Enquanto dormia, na noite de 29 de maio de 1983, a farmacêutica química Maria da Penha Maia Fernandes, hoje com 74 anos, foi atingida por um tiro partido de uma arma de fogo que ela nem sabia haver em casa, mantida e acionada pelo ex-marido. O mesmo tiro que a sentenciou a viver em uma cadeira de rodas levou-a, anos depois, a ser o símbolo de combate à violência contra mulheres, inclusive, emprestando nome à Lei Nº 11.340, de 7 de agosto de 2006, que cria mecanismos para coibir a violência doméstica e familiar contra a mulher. A ativista conversou com O POVO sobre a facilitação da posse de armas através do decreto assinado pelo novo presidente do Brasil, Jair Bolsonaro (PSL), no último dia 15 de janeiro.

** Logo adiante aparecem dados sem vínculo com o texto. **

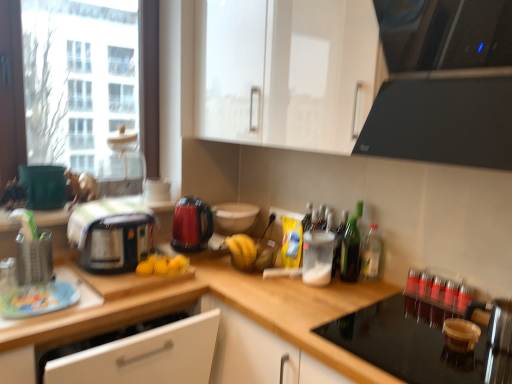
Find the location of `free space in front of clear glass bottle at right, acting as the second bottle starting from the right`. free space in front of clear glass bottle at right, acting as the second bottle starting from the right is located at coordinates (379, 294).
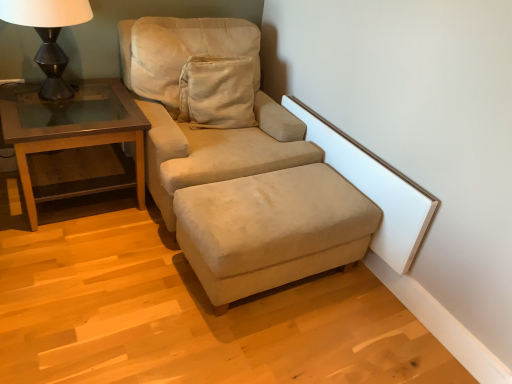
Question: Is suede beige studio couch at center shorter than matte black lamp at left?

Choices:
 (A) yes
 (B) no

Answer: (B)

Question: Is suede beige studio couch at center closer to camera compared to matte black lamp at left?

Choices:
 (A) yes
 (B) no

Answer: (A)

Question: Can we say suede beige studio couch at center lies outside matte black lamp at left?

Choices:
 (A) yes
 (B) no

Answer: (A)

Question: Would you consider suede beige studio couch at center to be distant from matte black lamp at left?

Choices:
 (A) no
 (B) yes

Answer: (A)

Question: From a real-world perspective, is suede beige studio couch at center below matte black lamp at left?

Choices:
 (A) no
 (B) yes

Answer: (B)

Question: Considering the positions of point (132, 34) and point (42, 3), is point (132, 34) closer or farther from the camera than point (42, 3)?

Choices:
 (A) closer
 (B) farther

Answer: (B)

Question: Is suede beige studio couch at center to the left or to the right of matte black lamp at left in the image?

Choices:
 (A) right
 (B) left

Answer: (A)

Question: From the image's perspective, is suede beige studio couch at center positioned above or below matte black lamp at left?

Choices:
 (A) below
 (B) above

Answer: (A)

Question: Is suede beige studio couch at center wider or thinner than matte black lamp at left?

Choices:
 (A) thin
 (B) wide

Answer: (B)

Question: Would you say suede beige studio couch at center is to the left or to the right of beige suede ottoman at lower center in the picture?

Choices:
 (A) right
 (B) left

Answer: (B)

Question: From a real-world perspective, relative to beige suede ottoman at lower center, is suede beige studio couch at center vertically above or below?

Choices:
 (A) above
 (B) below

Answer: (A)

Question: Relative to beige suede ottoman at lower center, is suede beige studio couch at center in front or behind?

Choices:
 (A) front
 (B) behind

Answer: (B)

Question: From the image's perspective, is suede beige studio couch at center located above or below beige suede ottoman at lower center?

Choices:
 (A) below
 (B) above

Answer: (B)

Question: From the image's perspective, is beige suede ottoman at lower center located above or below suede beige studio couch at center?

Choices:
 (A) below
 (B) above

Answer: (A)

Question: Is beige suede ottoman at lower center to the left or to the right of suede beige studio couch at center in the image?

Choices:
 (A) right
 (B) left

Answer: (A)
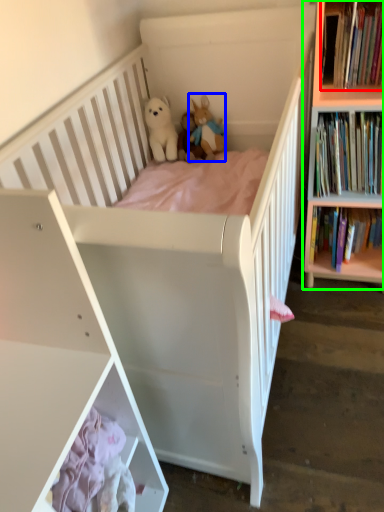
Question: Based on their relative distances, which object is nearer to book (highlighted by a red box)? Choose from toy (highlighted by a blue box) and bookcase (highlighted by a green box).

Choices:
 (A) toy
 (B) bookcase

Answer: (B)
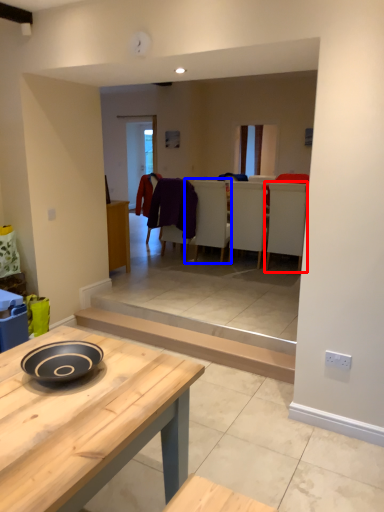
Question: Which object appears closest to the camera in this image, armchair (highlighted by a red box) or armchair (highlighted by a blue box)?

Choices:
 (A) armchair
 (B) armchair

Answer: (A)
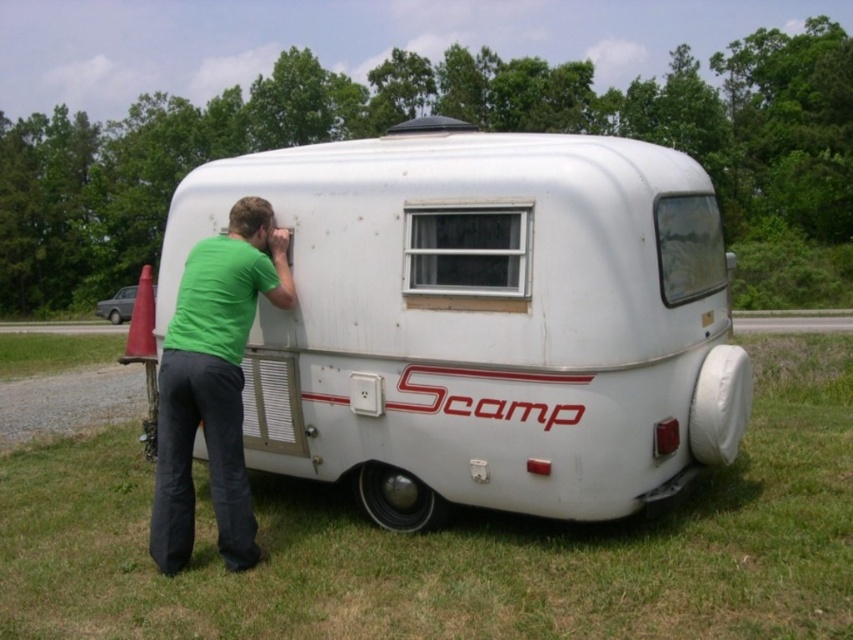
Is green grass at lower center shorter than white matte trailer at lower left?

Yes.

Does green grass at lower center have a greater width compared to white matte trailer at lower left?

No.

Where is `green grass at lower center`? green grass at lower center is located at coordinates (457, 545).

Can you confirm if white matte recreational vehicle at center is thinner than green matte shirt at lower left?

Incorrect, white matte recreational vehicle at center's width is not less than green matte shirt at lower left's.

Looking at this image, which of these two, white matte recreational vehicle at center or green matte shirt at lower left, stands shorter?

Standing shorter between the two is green matte shirt at lower left.

Find the location of a particular element. white matte recreational vehicle at center is located at coordinates (483, 321).

Is white matte recreational vehicle at center closer to camera compared to white matte trailer at lower left?

Yes.

In the scene shown: Is white matte recreational vehicle at center to the left of white matte trailer at lower left from the viewer's perspective?

Incorrect, white matte recreational vehicle at center is not on the left side of white matte trailer at lower left.

What do you see at coordinates (483, 321) in the screenshot? I see `white matte recreational vehicle at center` at bounding box center [483, 321].

Locate an element on the screen. This screenshot has width=853, height=640. white matte recreational vehicle at center is located at coordinates (483, 321).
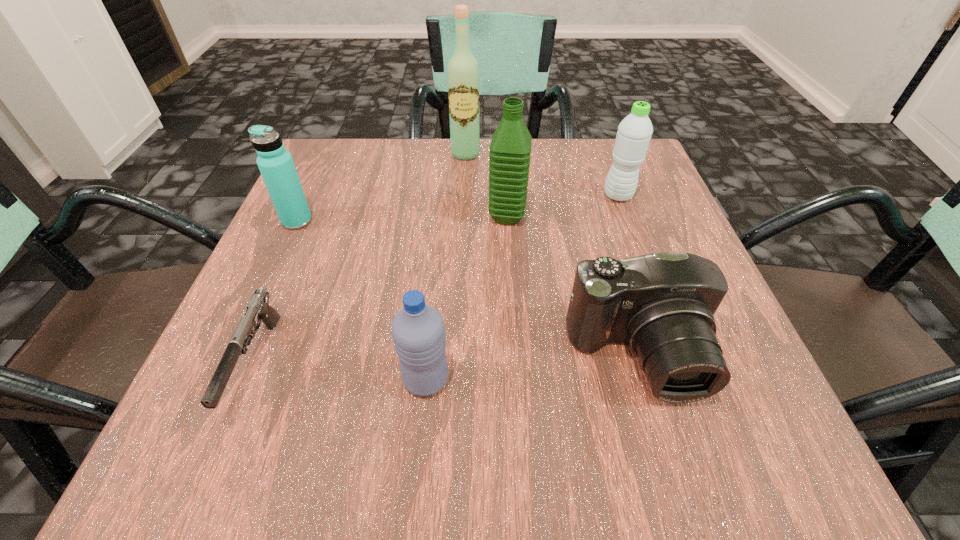
The height and width of the screenshot is (540, 960). In order to click on free space located on the front-facing side of the wine bottle in this screenshot , I will do `click(464, 193)`.

Find the location of a particular element. This screenshot has height=540, width=960. vacant space located 0.360m on the left of the tallest water bottle is located at coordinates (304, 217).

Where is `free space located 0.150m on the back of the farthest water bottle`? free space located 0.150m on the back of the farthest water bottle is located at coordinates (601, 150).

Find the location of a particular element. Image resolution: width=960 pixels, height=540 pixels. vacant space situated 0.130m on the back of the leftmost water bottle is located at coordinates (318, 176).

Find the location of a particular element. free space located on the back of the nearest water bottle is located at coordinates (434, 297).

At what (x,y) coordinates should I click in order to perform the action: click on free space located on the lens of the camera. Please return your answer as a coordinate pair (x, y). This screenshot has height=540, width=960. Looking at the image, I should click on (674, 477).

You are a GUI agent. You are given a task and a screenshot of the screen. Output one action in this format:
    pyautogui.click(x=<x>, y=<y>)
    Task: Click on the wine bottle positioned at the far edge
    This screenshot has width=960, height=540.
    Given the screenshot: What is the action you would take?
    pyautogui.click(x=463, y=71)

Find the location of a particular element. The width and height of the screenshot is (960, 540). water bottle that is positioned at the far edge is located at coordinates point(634,132).

Identify the location of object situated at the near edge. The height and width of the screenshot is (540, 960). (258, 308).

Find the location of `water bottle present at the left edge`. water bottle present at the left edge is located at coordinates (276, 165).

O POVO - Como a senhora avalia essa medida de facilitação da posse de armas, com o decreto assinado pelo novo presidente?

Maria da Penha - É muito angustiante a gente saber disso, que em cada casa pode ter uma pessoa com posse de arma, e as mulheres, que já perdem muito as suas vidas, vão continuar sendo assassinadas. Eu mesma quase fui assassinada, né?

OP - Quais as consequências e os riscos que a senhora acha que essa mudança pode gerar?

Maria da Penha - A mulher se sentir impotente para reivindicar seus direitos, conversar sobre o que é importante para o casal. Se ela conhece o seu marido e sabe que ele é uma pessoa violenta, ela perde essa possibilidade de conversar porque sabe que ele tem uma arma em casa. E não só em relação à mulher, mas na própria questão da violência no trânsito, violência entre vizinhos. Tudo o que presidente colocou que deixaria de acontecer, vai acontecer muitas vezes, porque você não sabe mais quem está armado no outro carro.

OP - No domingo passado, em um vídeo que mostra uma mulher sendo agredida durante ensaio da escola de samba Vai-Vai, em São Paulo, é possível ouvir uma mulher gritar "Maria da Penha" para o agressor. Como é ter seu nome associado a uma repreensão ou um pedido de socorro?

Maria da Penha - Eu me sinto muito realizada em saber que o empenho das pessoas está dando visibilidade a essa lei que leva meu nome. E achei super interessante o posicionamento da escola de samba em expulsar esse agressor da equipe.

OP - A senhora tem um instituto. No que se precisa avançar no combate à violência contra mulheres?

Maria da Penha - Dar sempre visibilidade aos feminicídios que estão acontecendo. Procurar as pesquisas que estão sendo feitas nesse sentido. E também uma coisa muito importante de falar é a falta de compromisso dos gestores públicos. Nós só temos a Lei Maria da Penha funcionando, razoavelmente, nos municípios grandes, nas capitais. Mas nem todas estão tratando com a devida seriedade as políticas públicas que fazem com que a lei saia do papel. E isso precisa acontecer urgentemente porque nós vamos completar 13 anos em agosto da criação da lei, e nós estamos em algumas cidades regredindo.